• _Task description_:
Could the data below be copied exactly, minus the pictures?

• _Records_:

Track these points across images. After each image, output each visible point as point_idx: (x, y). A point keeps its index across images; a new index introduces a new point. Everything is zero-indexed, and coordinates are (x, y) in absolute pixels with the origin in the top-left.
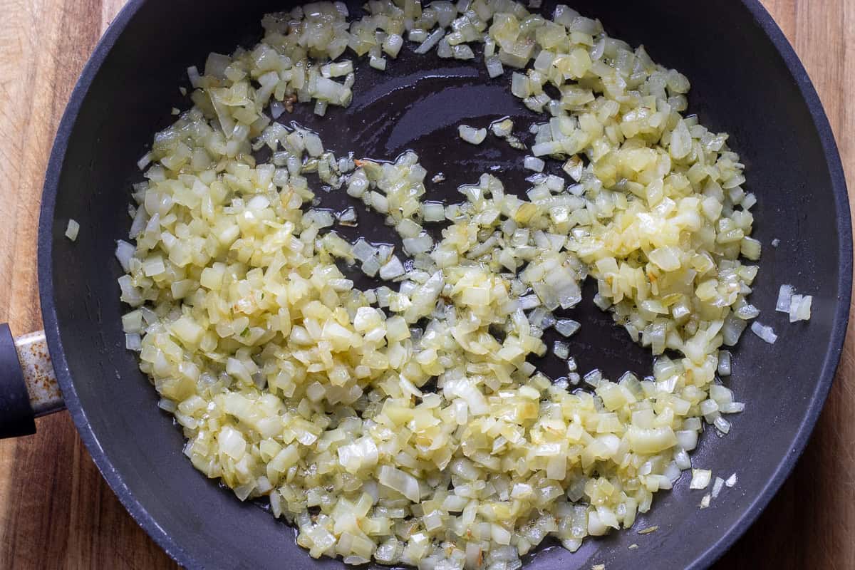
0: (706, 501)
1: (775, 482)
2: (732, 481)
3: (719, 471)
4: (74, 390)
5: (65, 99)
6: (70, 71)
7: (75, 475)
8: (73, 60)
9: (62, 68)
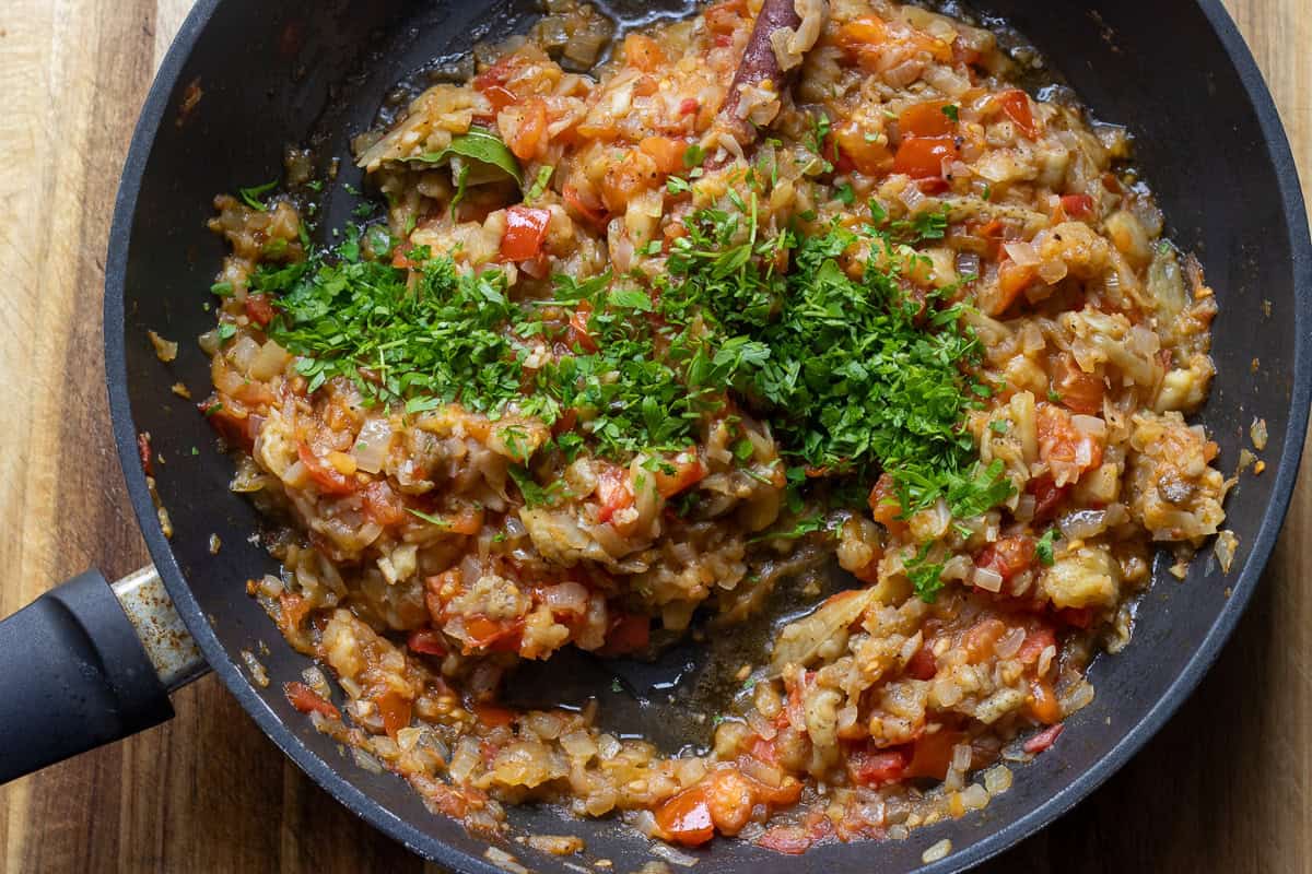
4: (217, 642)
5: (100, 219)
6: (108, 177)
7: (126, 782)
8: (111, 159)
9: (94, 173)
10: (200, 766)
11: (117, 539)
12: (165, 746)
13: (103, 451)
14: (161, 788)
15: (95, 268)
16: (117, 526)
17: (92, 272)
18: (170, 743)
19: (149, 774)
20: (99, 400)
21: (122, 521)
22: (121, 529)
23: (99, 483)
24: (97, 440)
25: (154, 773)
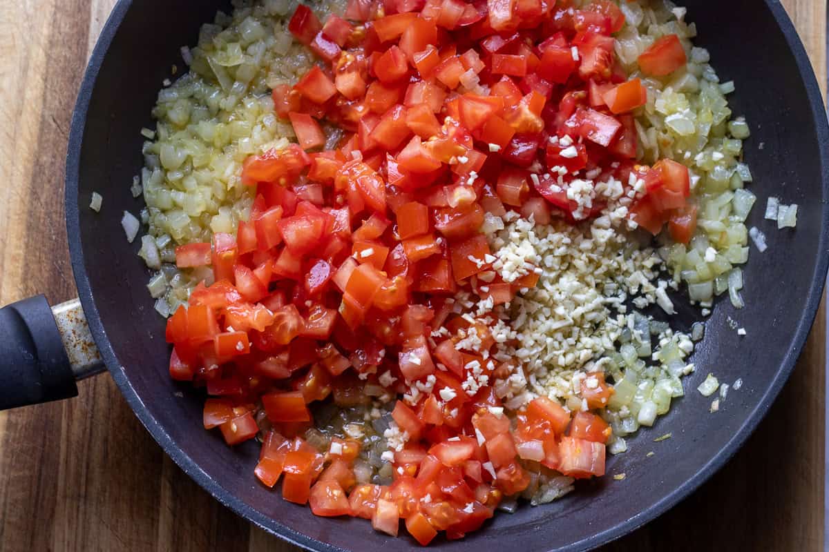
0: (715, 405)
1: (779, 380)
2: (738, 384)
3: (724, 376)
4: (112, 351)
5: (55, 91)
6: (61, 65)
7: (63, 446)
8: (63, 54)
9: (52, 62)
10: (110, 438)
11: (61, 293)
12: (88, 425)
13: (54, 237)
14: (85, 451)
15: (51, 121)
16: (62, 284)
17: (50, 125)
18: (92, 423)
19: (78, 442)
20: (52, 205)
21: (65, 281)
22: (64, 287)
23: (51, 257)
24: (50, 231)
25: (81, 442)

• _Solution below_:
Track these points across images. After each image, output each visible point as point_idx: (x, y). A point keeps its index across images; a new index introduces a new point. Everything is zero-indexed, and coordinates are (x, y) in absolute pixels with the origin in the top-left.
0: (706, 501)
1: (775, 482)
2: (732, 481)
3: (719, 471)
4: (74, 390)
5: (65, 99)
6: (70, 71)
7: (75, 475)
8: (73, 60)
9: (62, 68)
4: (217, 642)
5: (100, 219)
6: (108, 177)
7: (126, 782)
8: (111, 159)
9: (94, 173)
10: (200, 766)
11: (117, 539)
12: (165, 746)
13: (103, 451)
14: (161, 788)
15: (95, 268)
16: (117, 526)
17: (92, 272)
18: (170, 743)
19: (149, 774)
20: (99, 400)
21: (122, 521)
22: (121, 529)
23: (99, 483)
24: (97, 440)
25: (154, 773)
0: (715, 405)
1: (779, 380)
2: (738, 384)
3: (724, 376)
4: (112, 351)
5: (55, 91)
6: (61, 65)
7: (63, 446)
8: (63, 54)
9: (52, 62)
10: (110, 438)
11: (61, 293)
12: (88, 425)
13: (54, 237)
14: (85, 451)
15: (51, 121)
16: (62, 284)
17: (50, 125)
18: (92, 423)
19: (78, 442)
20: (52, 205)
21: (65, 281)
22: (64, 287)
23: (51, 257)
24: (50, 231)
25: (81, 442)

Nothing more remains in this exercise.